(Teleborsa) - Chi si lamenta della
inefficienza nei soccorsi nei confronti dei terremotati del centro Italia, dove si sta verificando una sequela interminabile di scosse, sappia che ci sono delle
responsabilità politiche ed istituzionali ben precise.
In odio a Berlusconi ed ai Grandi Eventi, e soprattutto a quella gigantesca macchina operativa che era divenuta la Protezione civile sotto la direzione di Guido Bertolaso,
il governo Monti varò nel 2012 una riforma strutturale che ne ha modificato dimensioni, organizzazione e risorse. Anche le procedure devono essere adeguate: quando sei in emergenza, devi avere pronta una lista di ditte accreditate e chiamarle senza sosta, l’una dopo l’altra, per assicurarsi immediatamente ciò che serve. Ma bisogna avere il potere di farlo ed il denaro.
La scusa, nel 2012, fu montata ad arte dai soliti giornaloni: era il potere immenso di cui la protezione civile disponeva e la opacità delle procedure operative, dove si annidavano sperperi e loschi figuri. Ed al solito,
invece di colpire duramente i responsabili si è demolita una istituzione.

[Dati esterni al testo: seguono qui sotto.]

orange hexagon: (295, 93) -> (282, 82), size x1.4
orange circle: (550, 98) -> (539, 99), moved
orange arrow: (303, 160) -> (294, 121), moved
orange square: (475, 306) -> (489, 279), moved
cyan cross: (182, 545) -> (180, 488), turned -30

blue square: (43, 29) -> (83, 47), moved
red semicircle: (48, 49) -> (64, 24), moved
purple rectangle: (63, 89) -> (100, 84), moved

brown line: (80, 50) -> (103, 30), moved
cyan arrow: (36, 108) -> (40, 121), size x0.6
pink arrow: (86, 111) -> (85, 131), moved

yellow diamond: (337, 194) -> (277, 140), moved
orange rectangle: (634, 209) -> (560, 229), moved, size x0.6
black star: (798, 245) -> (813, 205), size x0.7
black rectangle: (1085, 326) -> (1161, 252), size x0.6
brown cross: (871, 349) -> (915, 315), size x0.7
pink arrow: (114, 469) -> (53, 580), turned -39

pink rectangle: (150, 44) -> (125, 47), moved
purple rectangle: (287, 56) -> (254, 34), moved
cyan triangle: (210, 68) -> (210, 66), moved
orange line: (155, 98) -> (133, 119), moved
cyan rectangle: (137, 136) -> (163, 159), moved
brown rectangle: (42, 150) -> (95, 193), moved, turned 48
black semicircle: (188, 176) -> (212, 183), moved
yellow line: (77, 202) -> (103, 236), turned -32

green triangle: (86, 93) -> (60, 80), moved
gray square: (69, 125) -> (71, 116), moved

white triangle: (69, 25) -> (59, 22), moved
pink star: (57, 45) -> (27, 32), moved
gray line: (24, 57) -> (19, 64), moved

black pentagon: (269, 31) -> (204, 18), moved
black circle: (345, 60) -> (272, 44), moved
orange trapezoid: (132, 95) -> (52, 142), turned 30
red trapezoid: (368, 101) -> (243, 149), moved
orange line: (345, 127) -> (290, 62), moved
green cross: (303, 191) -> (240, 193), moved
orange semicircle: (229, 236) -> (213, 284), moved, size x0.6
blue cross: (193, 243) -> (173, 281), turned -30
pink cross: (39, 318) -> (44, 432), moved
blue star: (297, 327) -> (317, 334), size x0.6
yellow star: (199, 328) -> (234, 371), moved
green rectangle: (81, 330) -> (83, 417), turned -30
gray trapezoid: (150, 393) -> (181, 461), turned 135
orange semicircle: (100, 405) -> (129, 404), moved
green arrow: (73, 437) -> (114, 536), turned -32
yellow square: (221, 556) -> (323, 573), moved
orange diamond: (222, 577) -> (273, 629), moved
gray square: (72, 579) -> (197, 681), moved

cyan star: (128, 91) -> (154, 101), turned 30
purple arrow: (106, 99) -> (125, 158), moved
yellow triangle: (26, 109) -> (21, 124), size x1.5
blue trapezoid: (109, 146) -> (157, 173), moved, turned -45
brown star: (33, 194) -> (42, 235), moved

Delle tante inchieste giudiziarie non se ne è saputo gran che, ma gli effetti della riforma oggi impediscono alla Protezione Civile di utilizzare i precedenti poteri di ordinanza che superavano le procedure e consentivano di agire con immediatezza e maggiori vincolo che
ritardano l'azione.
La Riforma Monti non è quindi risultata funzionale per gestire le emergenze. Il Governo Renzi, a seguito del primo violento terremoto dell'agosto scorso, ha nominato un
Commissario alla ricostruzione con compiti sulla situazione del post terremoto. Ma le scosse sono continuate e così la ricostruzione del Commissario Errani e la gestione dell'emergenza affidata al Capo della Protezione Civile Fabrizio Curcio sono finite per sovrapporsi, generando anche interferenze. Vasco Errani, infatti, doveva accelerare, ma non poteva agire, visto che non si può ricostruire prima che si sia stabilizzata la situazione del territorio, visto che le scosse demolitrici continuano, nuove faglie si aprono ed altre comunità vengono colpite.
Si doveva prevedere la sopravvivenza durante un lungo inverno di una popolazione che vive dispersa in frazioni e case isolate in un territorio ampio ed impervio: servivano gruppi elettrogeni, sistemi di riscaldamento autonomi, apparati di telecomunicazioni in grado di resistere agli eventi avversi. E non si tratta di testardi, di persone che rimangono attaccate alla loro casa o a quel che resta per spirito di martirio: ci sono allevamenti di animali, campi da coltivare, attività economiche che non possono essere interrotte. Altrimenti si perde tutto.
La questione ultima, quelle delle strade innevate ed impraticabili, con le colonne di soccorso bloccate per ore se non per giorni, dimostra che
sui luoghi colpiti non c’era più nessuno o quasi.
Bisogna domandarsi perché tutte le strade, in generale, siano rimaste così ingombre di neve: i comuni colpiti dal sisma non hanno né soldi né competenze, perché
la responsabilità è di diversi Enti; tutto intorno, la competenza sarebbe stata quasi sempre delle Province, che però sono state soppresse dal governo Renzi, lasciando al
rimpallo tra regioni e comuni il da farsi.
In pratica, nessuno ha fatto niente: nessuno si è preoccupato di tenere le strade sgombre dalla neve, ed i nuovi soccorsi dopo l’ennesima scossa non potevano arrivare.
Tra allarmi, competenze, sussidiarietà, rimpalli si sono svegliati tutti il giorno dopo, a chiedere in giro spazzaneve, lame larghe e strette, frullini e palette. Spesso di queste cose le Regioni non se ne erano mai interessate, e comunque le procedure di riorganizzazione dopo la soppressione delle province sono in itinere. Non ci sono responsabili, non ci sono direttive, non ci sono risorse.
L’inverno è appena cominciato, e
ci sono di mezzo solo i disperati: gli abitanti delle aree colpite e quanti prestano i soccorsi con mezzi insufficienti e norme inadeguate.
E dire che tutti si lamentavano della
gestione del terremoto de L’Aquila, delle
scelte bizzarre di Berlusconi e di Bertolaso. Ce ne voleva per farceli rimpiangere, e con gli effetti delle scelte successive ci sono riusciti. Al peggio non c’è mai fine.
Ora bisognerebbe sopire e tacere: è il tempo di rimboccarsi le maniche e non di fare polemiche.
E invece, no! Bisogna rimediare agli errori fatti.
Serve un atto di accusa politico, perché domani sarà pure peggio.